The high-frequency signal that has flowed from the output end of one of the amplifiers to the output end of the other one of the amplifiers easily passes through a path from the drain to source of an FET. Accordingly, the high-frequency signal propagates through a loop path (hereinafter referred to as “an oscillation loop path between amplifiers”) of the output end (FET's drain) of one of the amplifiers, the line of the combiner, the output end (FET's drain) of the other one of the amplifiers, the ground end (FET's source) of the other one of the amplifiers, the ground end (FET's source) of one of the amplifiers, and the output end (FET's drain) of one of the amplifiers. However, it is difficult to prevent the occurrence of oscillation due to this loop with the method disclosed in Patent Reference 1. When an amplifier amplifies a high-frequency signal, heat is produced. Accordingly, when the spacing between adjacent ones of a plurality of amplifiers in a high-frequency amplifier is reduced for the sake of the size reduction of the high-frequency amplifier, thermal runaway occurs and the electric characteristic of the high-frequency amplifier is deteriorated. Although a case where an FET is used as an amplifier has been described, this difficulty also occurs in a case where a Hetero-junction Bipolar Transistor (HBT) or another transistor is used as an amplifier.

The present invention has been made in view of the above-described difficulty in the related art, and it is an object of the present invention to provide a high-frequency amplifier capable of preventing the occurrence of loop oscillation between an amplifier and a combiner and the deterioration of an electric characteristic due to thermal runaway.

A first feature of a high-frequency amplifier according to the present invention is that the high-frequency amplifier includes a divider for distributing an input high-frequency signal, a plurality of parallel-connected amplifiers for amplifying a high-frequency signal distributed by the divider and outputting the amplified high-frequency signal, a combiner for combining high-frequency signals amplified by the amplifiers, a substrate on which the amplifiers are disposed, a conductor pattern connected to a ground end of each of the amplifiers, and a ground electrode. The conductor pattern has a first conductive portion extending in a direction in which the amplifiers are adjacent to each other. A slot is disposed between two conductor patterns connected to corresponding adjacent ones of the amplifiers. Between the adjacent amplifiers, two vias passing through the substrate are formed so that the slot is sandwiched between the vias. One of the two conductor patterns connected to the corresponding adjacent amplifiers is connected to the ground electrode via one of the two vias. The other one of the two conductor patterns connected to the corresponding adjacent amplifiers is connected to the ground electrode via the other one of the two vias.

_The data_:
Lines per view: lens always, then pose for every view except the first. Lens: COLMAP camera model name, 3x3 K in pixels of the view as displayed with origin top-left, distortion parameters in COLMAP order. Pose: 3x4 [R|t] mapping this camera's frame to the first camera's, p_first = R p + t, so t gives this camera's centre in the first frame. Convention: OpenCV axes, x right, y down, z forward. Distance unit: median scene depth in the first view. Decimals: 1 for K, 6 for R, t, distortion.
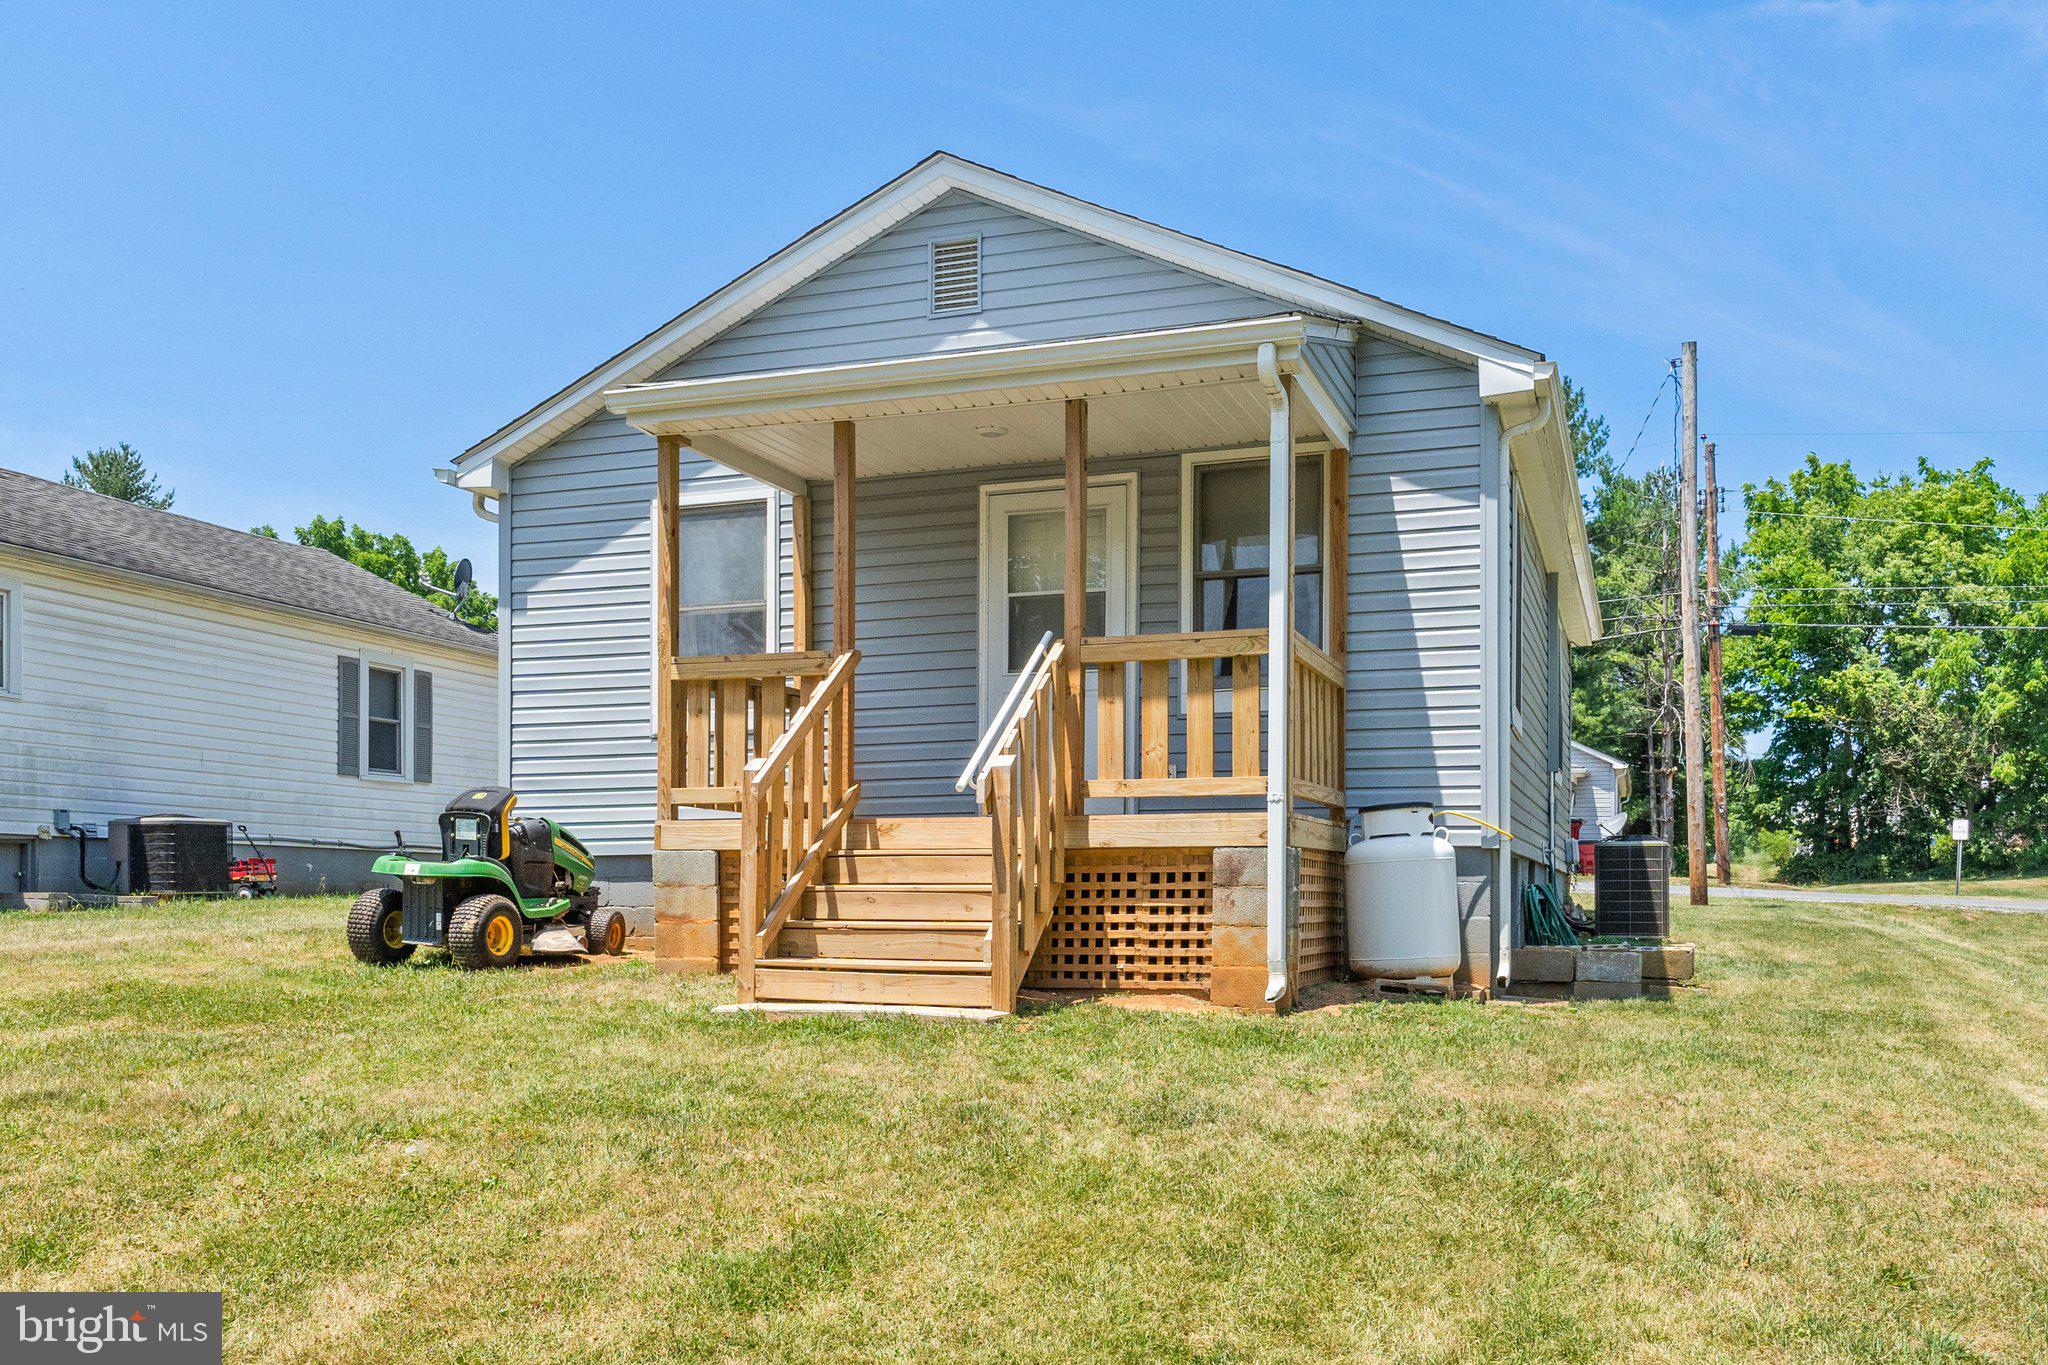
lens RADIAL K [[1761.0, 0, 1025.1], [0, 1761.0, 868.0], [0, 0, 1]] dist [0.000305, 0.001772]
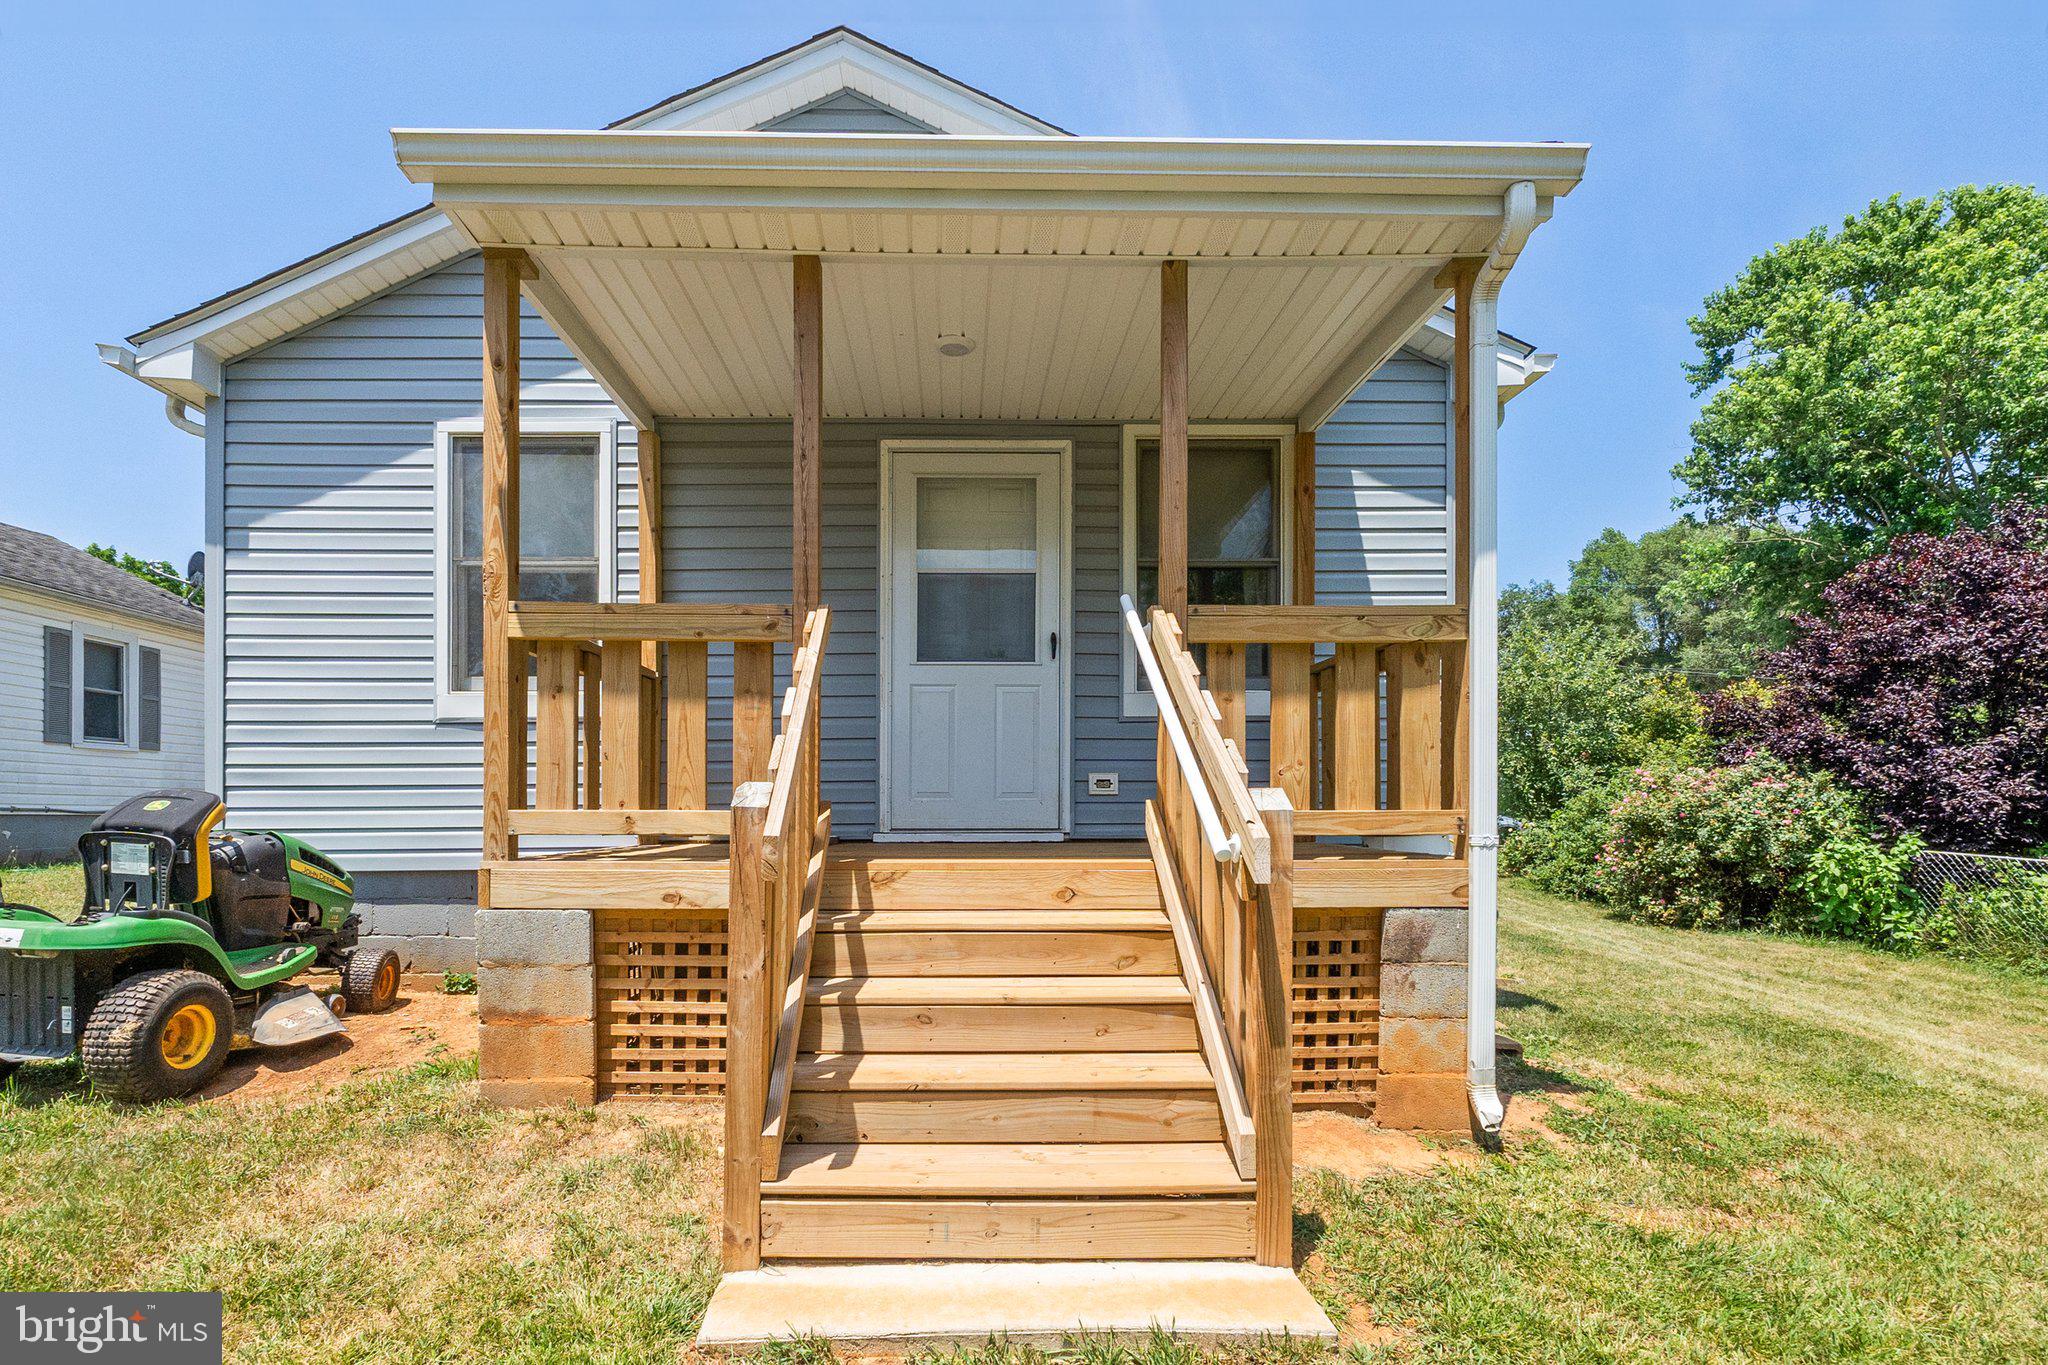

_Exercises_:
(1) Decide whether each statement below agrees with the high-frequency amplifier text. Answer yes or no for each, and quote the words of the text that decide it.
(a) Reducing the spacing between adjacent amplifiers to make the device smaller can cause thermal runaway.
(b) The difficulty described arises only when an FET is used as the amplifier.
(c) In the first feature, both conductor patterns of adjacent amplifiers reach the ground electrode through the same via.
(2) Go on with the high-frequency amplifier text, picking up after its final sentence.

_Numbered responses_:
(1)
(a) Yes: "when the spacing between adjacent ones of a plurality of amplifiers in a high-frequency amplifier is reduced for the sake of the size reduction of the high-frequency amplifier, thermal runaway occurs"
(b) No: "this difficulty also occurs in a case where a Hetero-junction Bipolar Transistor (HBT) or another transistor is used as an amplifier"
(c) No: "One of the two conductor patterns connected to the corresponding adjacent amplifiers is connected to the ground electrode via one of the two vias. The other one of the two conductor patterns connected to the corresponding adjacent amplifiers is connected to the ground electrode via the other one of the two vias."

(2)
According to the present invention having the above-described feature, one of high-frequency signals output from one of the adjacent amplifiers flows to the output end of the other one of the amplifiers via the line of the combiner and then flows to the ground end of the other one of the amplifiers. The slot prevents this high-frequency signal from flowing to one of the amplifiers. The high-frequency signal flows to the ground electrode via the conductor pattern and the via connected to the ground end of the other one of the amplifiers.

As a result, the flow of a high-frequency signal through an oscillation loop path between the above-described amplifiers can be prevented and the occurrence of loop oscillation can be prevented. Heat produced by the amplifiers is dissipated to the ground electrode via the conductor patterns and the vias between the adjacent amplifiers. As a result, the deterioration of the electric characteristics of the amplifiers due to thermal runaway can be prevented.

A second feature of a high-frequency amplifier according to the present invention is that the conductor pattern has, between the adjacent amplifiers, a second conductive portion extending in a direction different from the direction in which the first conductive portion extends, second conductive portions of the two conductor patterns connected to the corresponding ones of the adjacent amplifiers extend in directions away from each other, and the second conductive portions are connected to the corresponding vias.

In order to form two vias, the spacing between the two vias is needed. According to the present invention having the above-described features, however, since the second conductive portions of the two conductor patterns that are connected to the corresponding amplifiers extend in directions away from each other that are different from the direction in which the amplifiers are adjacent to each other and the first conductive portions extend and the vias are connected to the corresponding second conductive portions, the two vias can be formed even if the spacing between the adjacent amplifiers is reduced. Accordingly, the spacing between the adjacent amplifiers can be reduced and a small high-frequency amplifier can be provided.

A third feature of a high-frequency amplifier according to the present invention is that a length of the slot is substantially equal to or less than a half-wavelength of a high-frequency signal used.

According to the present invention having the above-described features, since the length of the slot is set to the length substantially equal to or less than a half-wavelength of the high-frequency signal used, the slot does not resonate at the frequency of the high-frequency signal used.

As a result, even when the slot is disposed, oscillation does not occur.

A fourth feature of a high-frequency amplifier according to the present invention is that the high-frequency amplifier further includes in parallel with the slot a resistance element connected between the two conductor patterns connected to the corresponding adjacent amplifiers and the adjacent amplifiers are connected to each other via the conductor patterns and the resistance element.

According to the present invention having the above-described features, since in parallel with the slot the resistance element is connected between the two conductor patterns that are connected to the corresponding adjacent amplifiers, the resistance element is present on an oscillation loop path between the amplifiers. Accordingly, a high-frequency signal flowing through the oscillation loop path between the amplifiers passes through the resistance element.

As a result, the high-frequency signal flowing through the oscillation loop path between the amplifiers is attenuated at the resistance element and the occurrence of loop oscillation can be prevented for high-frequency signals in all frequency ranges.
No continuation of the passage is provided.